Constructs the distribution.

```explicit chi_squared_distribution(RealType n = 1.0);

explicit chi_squared_distribution(const param_type& parm);

```

### Parameters

`n`
The `n` distribution parameter.

`parm`
The parameter structure used to construct the distribution.

### Remarks

Precondition: `0.0 < n`

The first constructor constructs an object whose stored `n` value holds the value `n`.

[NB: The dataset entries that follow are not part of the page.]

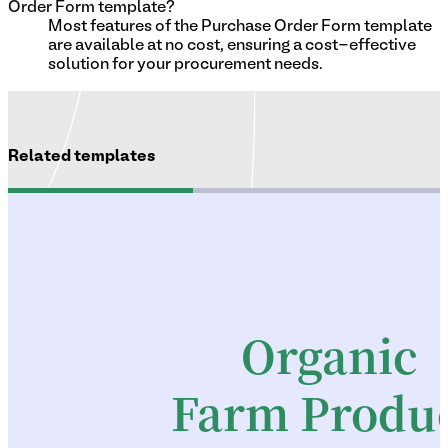
Order Form template?
Most features of the Purchase Order Form template
are available at no cost, ensuring a cost-effective
solution for your procurement needs.
Related templates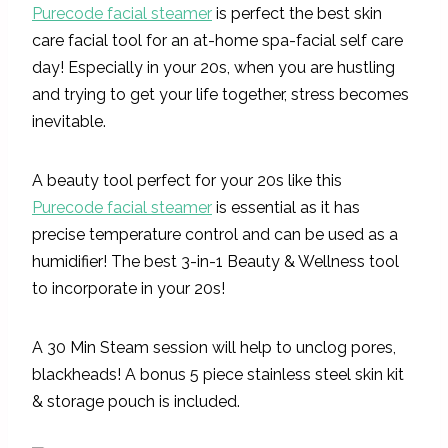
Purecode facial steamer
is perfect the best skin
care facial tool for an at-home spa-facial self care
day! Especially in your 20s, when you are hustling
and trying to get your life together, stress becomes
inevitable.
A beauty tool perfect for your 20s like this
Purecode facial steamer
is essential as it has
precise temperature control and can be used as a
humidifier! The best 3-in-1 Beauty & Wellness tool
to incorporate in your 20s!
A 30 Min Steam session will help to unclog pores,
blackheads! A bonus 5 piece stainless steel skin kit
& storage pouch is included.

The second constructor constructs an object whose stored parameters are initialized from `parm`. You can obtain and set the current parameters of an existing distribution by calling the `param()` member function.

## chi_squared_distribution::param_type

Stores the parameters of the distribution.

```struct param_type {
typedef chi_squared_distribution<RealType> distribution_type;
param_type(RealType n = 1.0);
RealType n() const;
.....
bool operator==(const param_type& right) const;
bool operator!=(const param_type& right) const;
};

```

### Parameters

See parent topic chi_squared_distribution Class.

### Remarks

Precondition: `0.0 < n`

This structure can be passed to the distribution's class constructor at instantiation, to the `param()` member function to set the stored parameters of an existing distribution, and to `operator()` to be used in place of the stored parameters.